Moving to Denver

Yes, you read that right. I’m making the big move. I’m off to Denver to go live with Dani, Curtis and Maxime. Or wait- did I put that in the wrong order? I’m sorry. Curtis, Dani and Maxime. We have to make sure that the men are first and the women are last.

I’m excited though. They’ve opened their home to me. You can hear their invitation here. They’re providing me with my own bedroom within their home. My sister wives are setting me up with a ‘surprise husband’… Curtis. We are all going to be one happy family. See, when Maxime moved over to Denver to move in with Curtis and Dani, they were planning a “surprise husband”. Well, Curtis is one lucky man. He not only has two wives, he has three now. I plan to marry him a week after my stay, so we can fornicate as soon as possible. I hope my sister wives show me the ropes. Polygamy at its finest. I’m no longer a lesbian anymore. I’m a radical Christian fundamentalist that will be attending the Denver Bible Church.

So many events have been planned! Our first outing will be at a gay pride fest. We’re going to picket and warn these lost souls that they’re all headed straight to hell! We’ll march around their festival and scream on the top of our lungs, “God made Adam and Eve, not Adam and Steve!” We’re clever like that. We’ll then take a ride down to the nearest military funeral to see if a gay soldier lost his life in the war. We’ll protest around the mourners with antigay pickets that read, “Gay soldiers go to hell!” We’ll smile and laugh, as we tell their loved ones where they are headed. It’s for the best you know.

After a long day of warning these sick perverts who hate God, we’ll head over to the Denver Bible Church and pray for them. We’ll pray for these heathens, who’ve taken pleasure in wicked activities and who’ve influenced others around them. We’ll pray that God will throw a bomb on them, leaving nothing but a birdcage of ashes. We’ll sashay over to the alter and sing Christian songs, like, “Another One Bites the Dust”, to show the seriousness of this, and “I’m Coming Out”, to show how we’re straight and proud!

"You do an eclectic celebration of the dance! You do Fosse, Fosse, Fosse! You do Martha Graham, Martha Graham, Martha Graham! Or Twyla, Twyla, Twyla! Or Michael Kidd, Michael Kidd, Michael Kidd, Michael Kidd! Or Madonna, Madonna, Madonna! But you keep it all inside." Curtis says, in his most flamboyant voice.

We’ll head over to the club afterwards and dance the night away in rainbow colored strobe lights. Drinks will include pretty colored martinis and a margarita for Dani- as she prefers them.

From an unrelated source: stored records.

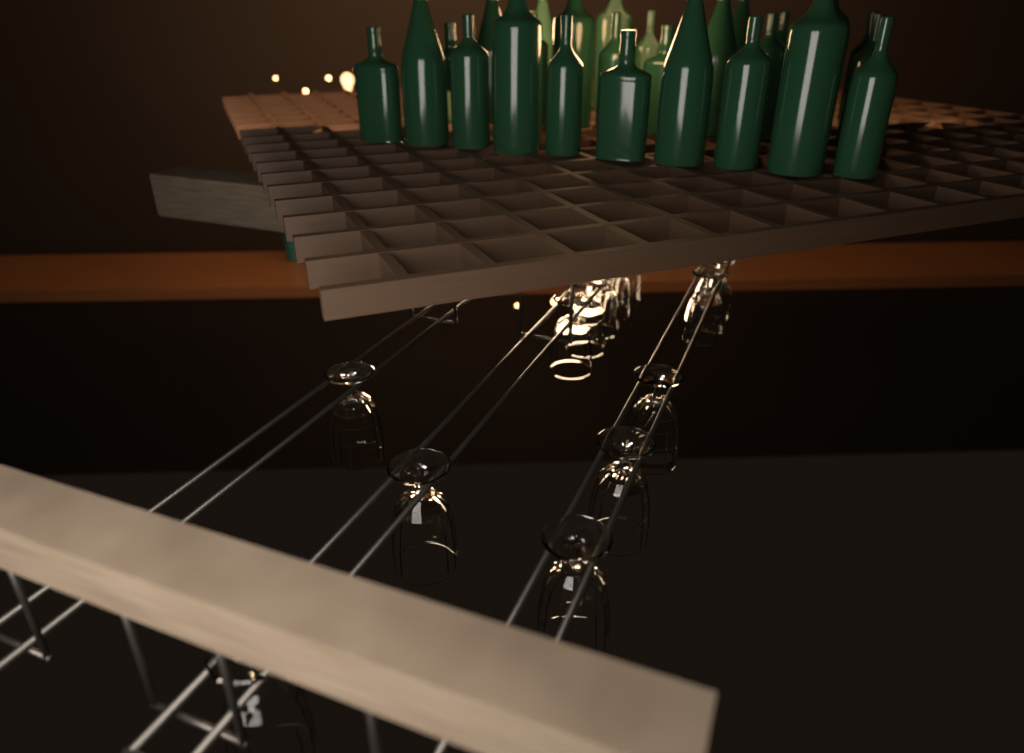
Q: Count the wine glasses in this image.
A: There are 13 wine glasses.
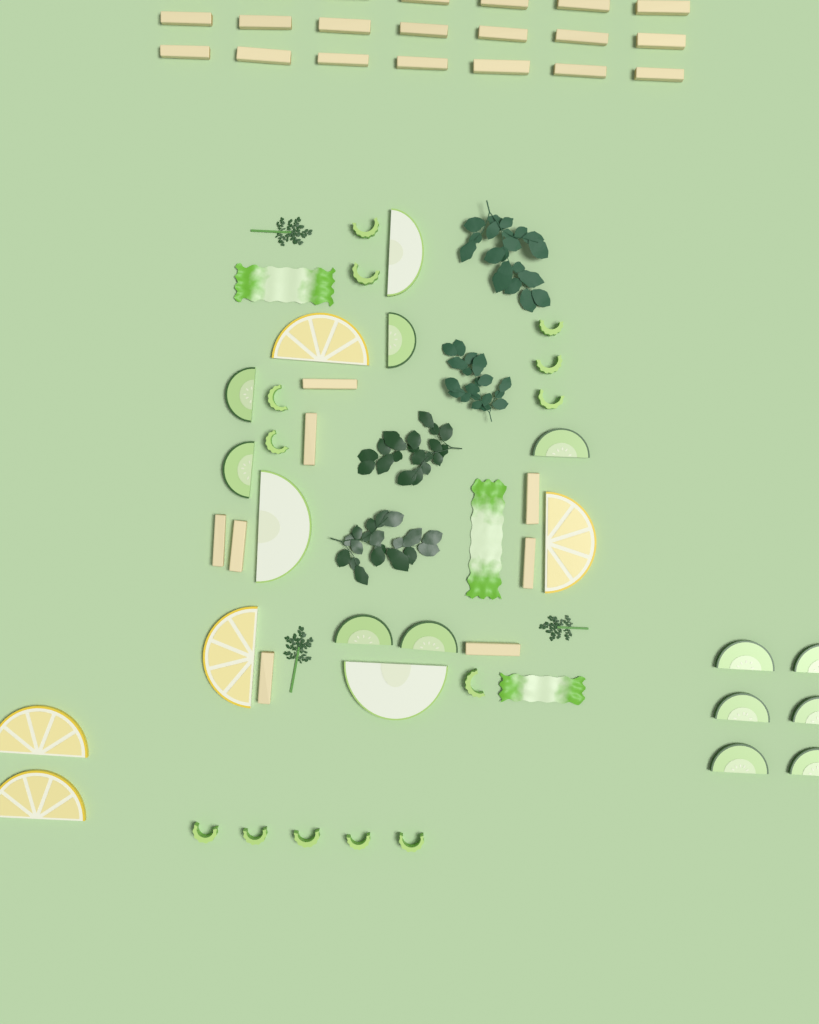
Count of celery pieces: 13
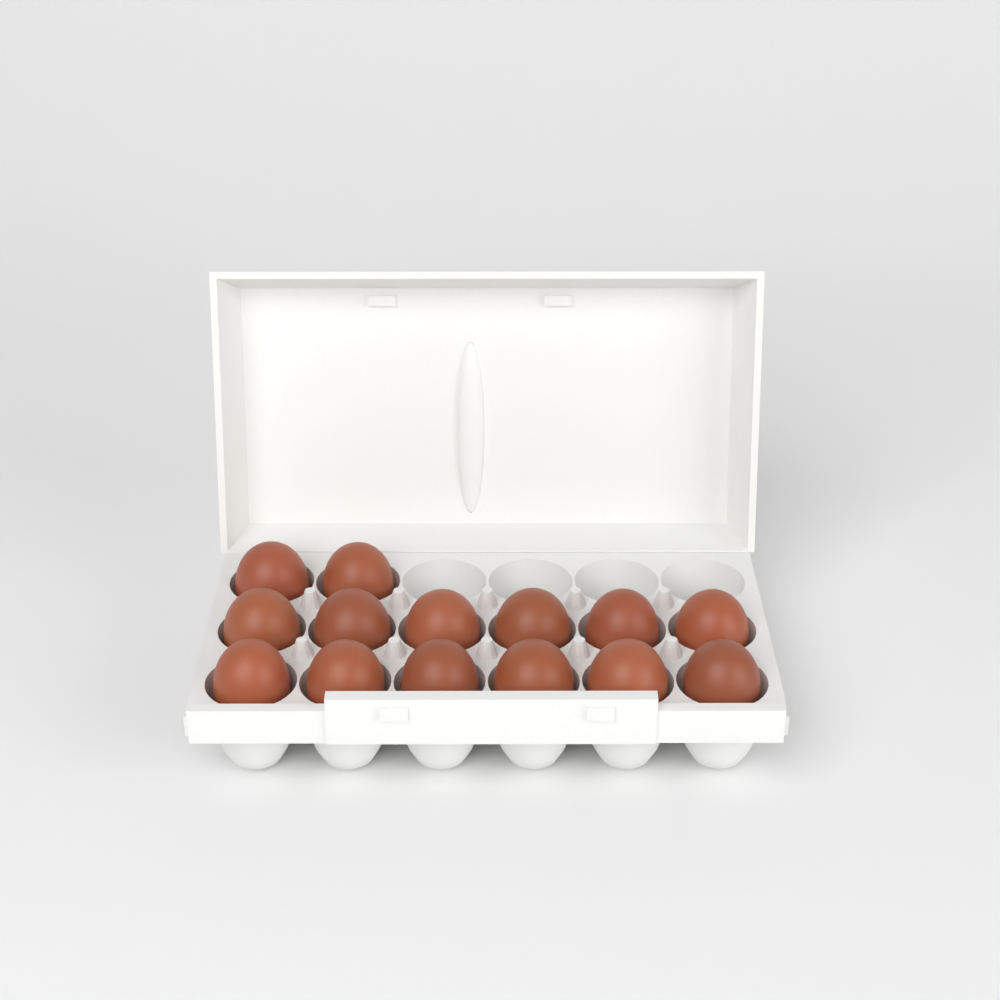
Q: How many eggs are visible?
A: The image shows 14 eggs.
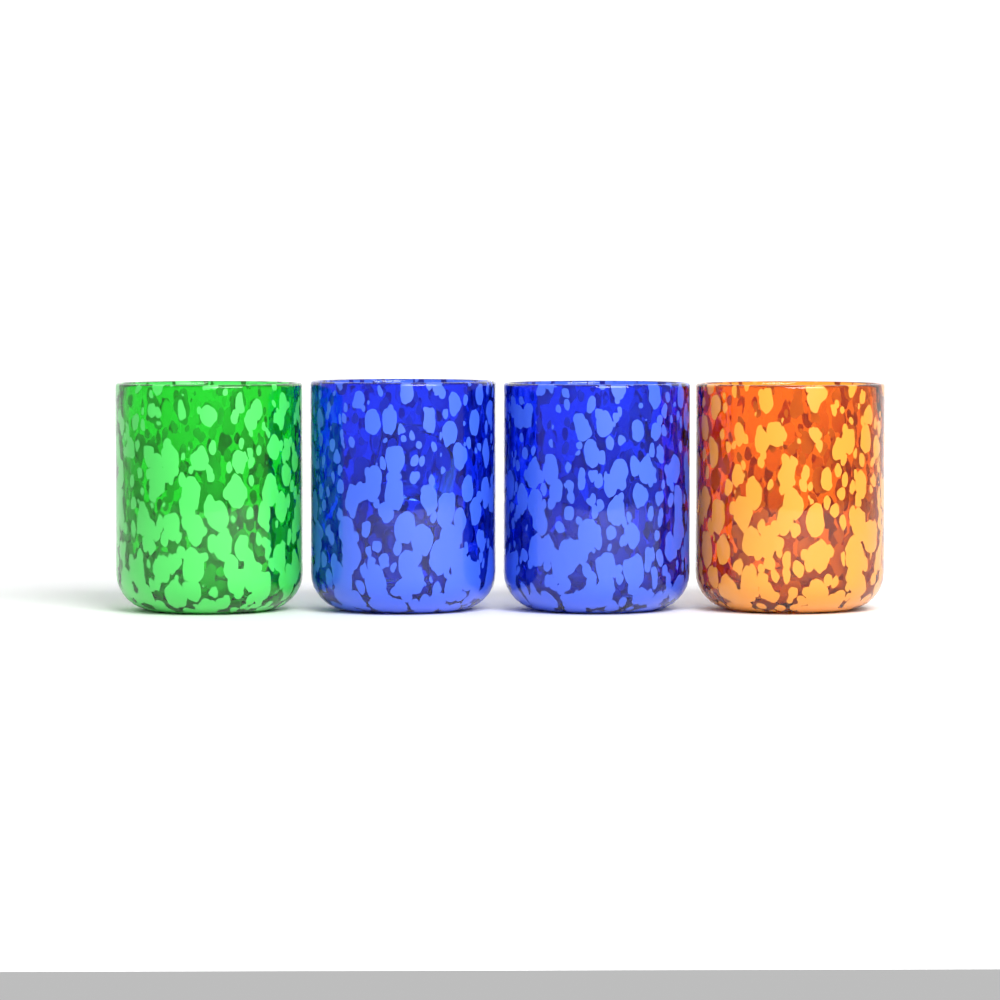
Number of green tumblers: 1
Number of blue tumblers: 2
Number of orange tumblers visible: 1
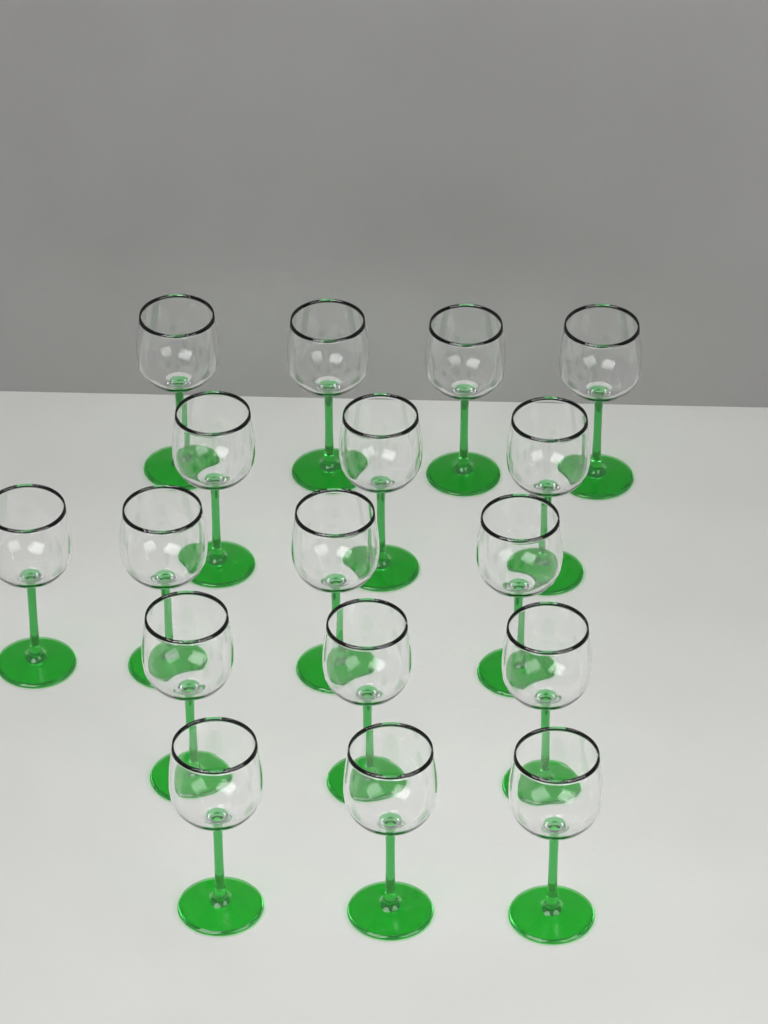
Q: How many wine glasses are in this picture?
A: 17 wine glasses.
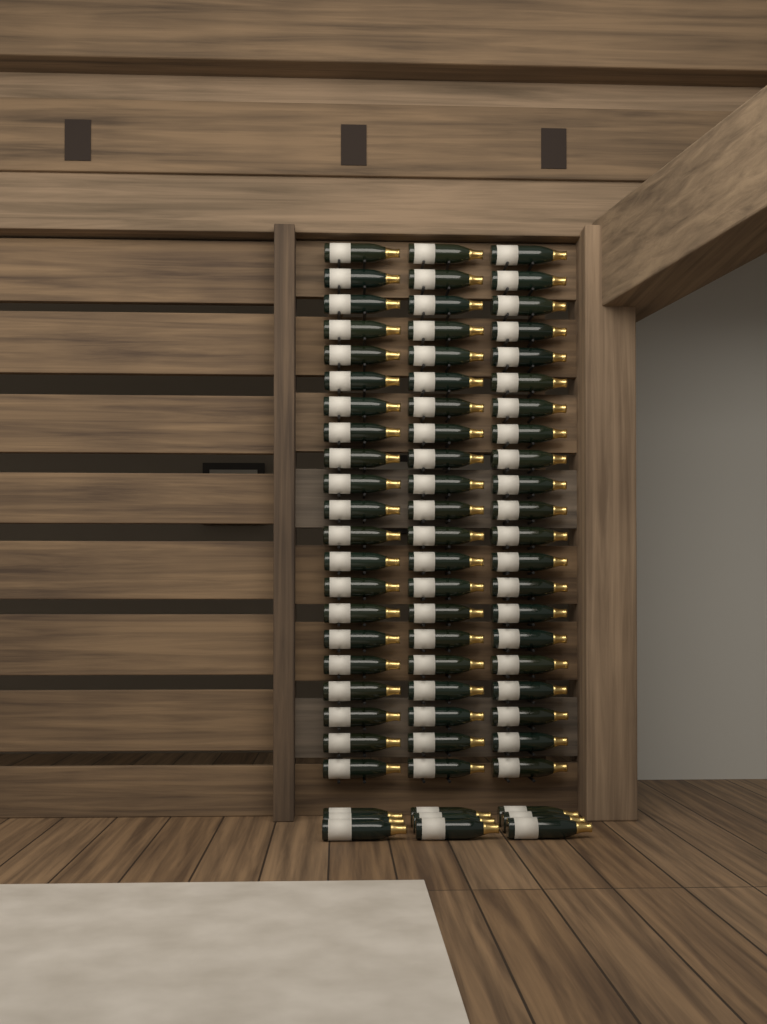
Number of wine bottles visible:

We’ll come home to our sanctuary, where no one can see behind our closed doors. We’ll let Curtis do the interior decorating for my new room, and I’ll let Dani borrow my Birkenstocks for her next outing. Maxime will be quick to borrow my Indigo Girls, and KD Lang CDs. We’re all going to have a great time learning about one another as sister wives.

We’re all going to influence one another so nicely! Wish me luck!